* HOW TO COMPLETE THIS TASK
Switch "Touch ID" to "Face ID" in everything from the start of the items down to the line containing "terjangkau.", and write out only those lines with nothing else changed.

□ □ □ □ □ □ □

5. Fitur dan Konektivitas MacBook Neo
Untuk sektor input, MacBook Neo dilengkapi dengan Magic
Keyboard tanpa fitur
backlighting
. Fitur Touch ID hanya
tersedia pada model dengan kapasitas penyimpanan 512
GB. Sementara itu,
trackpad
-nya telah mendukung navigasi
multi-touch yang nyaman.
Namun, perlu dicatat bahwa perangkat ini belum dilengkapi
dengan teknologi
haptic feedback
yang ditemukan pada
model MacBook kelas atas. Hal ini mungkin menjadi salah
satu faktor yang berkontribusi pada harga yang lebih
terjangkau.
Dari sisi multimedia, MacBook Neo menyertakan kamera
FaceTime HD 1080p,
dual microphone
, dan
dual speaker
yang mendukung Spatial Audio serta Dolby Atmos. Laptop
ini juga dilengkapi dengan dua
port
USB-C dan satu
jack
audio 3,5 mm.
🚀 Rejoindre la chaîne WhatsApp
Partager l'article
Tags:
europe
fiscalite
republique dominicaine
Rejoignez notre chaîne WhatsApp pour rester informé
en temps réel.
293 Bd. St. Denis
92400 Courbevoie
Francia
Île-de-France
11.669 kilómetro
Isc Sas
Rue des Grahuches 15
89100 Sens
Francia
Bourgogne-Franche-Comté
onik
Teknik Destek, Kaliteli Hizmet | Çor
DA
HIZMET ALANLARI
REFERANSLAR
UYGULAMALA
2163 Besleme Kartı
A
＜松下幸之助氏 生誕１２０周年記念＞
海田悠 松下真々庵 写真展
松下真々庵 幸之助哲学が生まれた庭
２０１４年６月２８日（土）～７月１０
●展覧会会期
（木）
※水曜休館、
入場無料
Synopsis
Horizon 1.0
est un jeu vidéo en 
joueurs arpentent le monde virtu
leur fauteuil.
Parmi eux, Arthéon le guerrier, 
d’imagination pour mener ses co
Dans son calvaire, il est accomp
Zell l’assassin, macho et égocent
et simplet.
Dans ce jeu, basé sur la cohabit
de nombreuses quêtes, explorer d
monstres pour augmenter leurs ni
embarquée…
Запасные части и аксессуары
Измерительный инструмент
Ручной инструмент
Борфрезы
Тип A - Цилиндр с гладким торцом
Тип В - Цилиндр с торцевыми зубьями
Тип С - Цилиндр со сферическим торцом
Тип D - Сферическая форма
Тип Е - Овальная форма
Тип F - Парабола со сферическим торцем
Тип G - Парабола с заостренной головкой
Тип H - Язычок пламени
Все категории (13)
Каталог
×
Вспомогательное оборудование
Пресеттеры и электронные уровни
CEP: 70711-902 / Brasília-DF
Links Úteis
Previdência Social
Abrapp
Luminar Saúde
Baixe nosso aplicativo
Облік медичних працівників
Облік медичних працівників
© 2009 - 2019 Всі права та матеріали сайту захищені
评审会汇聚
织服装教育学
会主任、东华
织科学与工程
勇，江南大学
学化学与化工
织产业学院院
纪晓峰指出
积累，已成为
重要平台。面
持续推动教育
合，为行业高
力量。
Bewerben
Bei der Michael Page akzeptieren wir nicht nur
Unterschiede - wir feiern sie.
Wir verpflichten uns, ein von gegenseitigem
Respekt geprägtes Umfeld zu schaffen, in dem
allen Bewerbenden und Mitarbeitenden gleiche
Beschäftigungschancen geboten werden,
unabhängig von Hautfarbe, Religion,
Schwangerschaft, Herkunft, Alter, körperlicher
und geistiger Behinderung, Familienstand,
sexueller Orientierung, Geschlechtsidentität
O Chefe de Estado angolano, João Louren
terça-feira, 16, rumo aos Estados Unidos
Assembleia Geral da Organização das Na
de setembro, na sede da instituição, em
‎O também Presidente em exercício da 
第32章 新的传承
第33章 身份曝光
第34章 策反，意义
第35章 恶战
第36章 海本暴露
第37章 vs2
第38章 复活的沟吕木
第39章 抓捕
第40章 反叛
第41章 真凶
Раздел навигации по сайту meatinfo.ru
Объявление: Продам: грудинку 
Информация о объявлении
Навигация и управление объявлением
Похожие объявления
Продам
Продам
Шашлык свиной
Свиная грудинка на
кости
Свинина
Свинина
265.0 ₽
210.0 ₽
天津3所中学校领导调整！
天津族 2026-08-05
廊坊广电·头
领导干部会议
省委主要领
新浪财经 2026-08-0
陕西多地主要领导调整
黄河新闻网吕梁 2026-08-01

□ □ □ □ □ □ □

* YOUR SOLUTION
5. Fitur dan Konektivitas MacBook Neo
Untuk sektor input, MacBook Neo dilengkapi dengan Magic
Keyboard tanpa fitur
backlighting
. Fitur Face ID hanya
tersedia pada model dengan kapasitas penyimpanan 512
GB. Sementara itu,
trackpad
-nya telah mendukung navigasi
multi-touch yang nyaman.
Namun, perlu dicatat bahwa perangkat ini belum dilengkapi
dengan teknologi
haptic feedback
yang ditemukan pada
model MacBook kelas atas. Hal ini mungkin menjadi salah
satu faktor yang berkontribusi pada harga yang lebih
terjangkau.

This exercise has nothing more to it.